O grupo, porém, ainda insiste no discurso de que poderá haver uma “virada”, culminando na ascensão do tucano nas preferências do eleitorado. Coordenador da campanha de Alckmin e presidente nacional do DEM, o prefeito ACM Neto disse ao BNews, na última semana, que as eleições não podem ficar “entre a comoção de uma facada e a comoção de uma prisão”.

“O Brasil não pode ficar refém dos extremos, da extrema direita e da extrema esquerda. Precisamos de uma conciliação e de alguém que entenda os problemas do país. Sem revanchismos ou riscos institucionais ou democráticos”, declarou.

Já o presidente do DEM na Bahia, o deputado federal José Carlos Aleluia, descartou, no início do mês, em entrevista ao BNews, qualquer possibilidade de apoiar o PT: “Estou muito preocupado com a Venezuela. O PT não levou o Brasil para a Venezuela porque nós, eu, fiz muita oposição ao PT. Fiz muita oposição ao PT durante muito tempo”.

Caminhos

Para o cientista político Joviniano Neto, embora ACM Neto precise mostrar que “Alckmin é a alternativa”, o caminho natural para o partido é se unir a Bolsonaro.

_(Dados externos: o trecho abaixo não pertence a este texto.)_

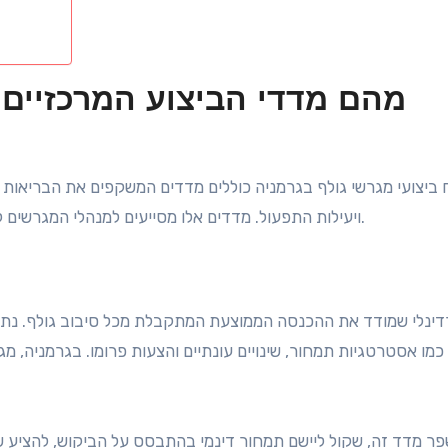
מהם מדדי הביצוע המרכזיים ל
ויעילות התפעול. מדדים אלו מסייעים למנהלי המגרשים לקבל החלטות מושכלות לשיפור הרווחיות וחוויית השחקנים.
פר מדד זה, שקול ליישם תמחור דינמי בהתבסס על הביקוש, להציע ש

“Já o PSDB fica em situação cruel. Parte dos eleitores de Bolsonaro foi tirado do PSDB. O eleitorado do candidato do Novo [João Amoêdo] também vai para Bolsonaro por conta das ideias sobre a economia. Os do Cabo Daciolo também. Alvaro Dias é forte no Sul, onde o anti-petismo é grande, mas tudo dependerá de como o eleitorado se dividirá”, avaliou.

Neste domingo (23), durante ato pró-Bolsonaro em Salvador, o senador Magno Malta, que é do PR, disse que o candidato do presidenciável na Bahia é José Ronaldo (DEM). “Precisamos derrotar o PT na Bahia. Eu também, lá atrás, fui enganado pelo PT”, bradou.

Para o especialista, no entanto, o ‘centrão típico’, como o PR e o PSD, deverá se dividir de forma mais clara, principalmente nos estados. “O ‘centrão típico’, característico, vai analisar. O PR, PSD, atendendo a uma tendência natural, deve liberar as bases, e as cúpulas, negociarem”, acredita. “Nessas questões regionais, Haddad se favorece melhor porque é mais fácil dialogar com ele”, acrescentou. Na Bahia, por exemplo, PR, PSD e PP apoiam o governador Rui Costa (PT) e Fernando Haddad (PT).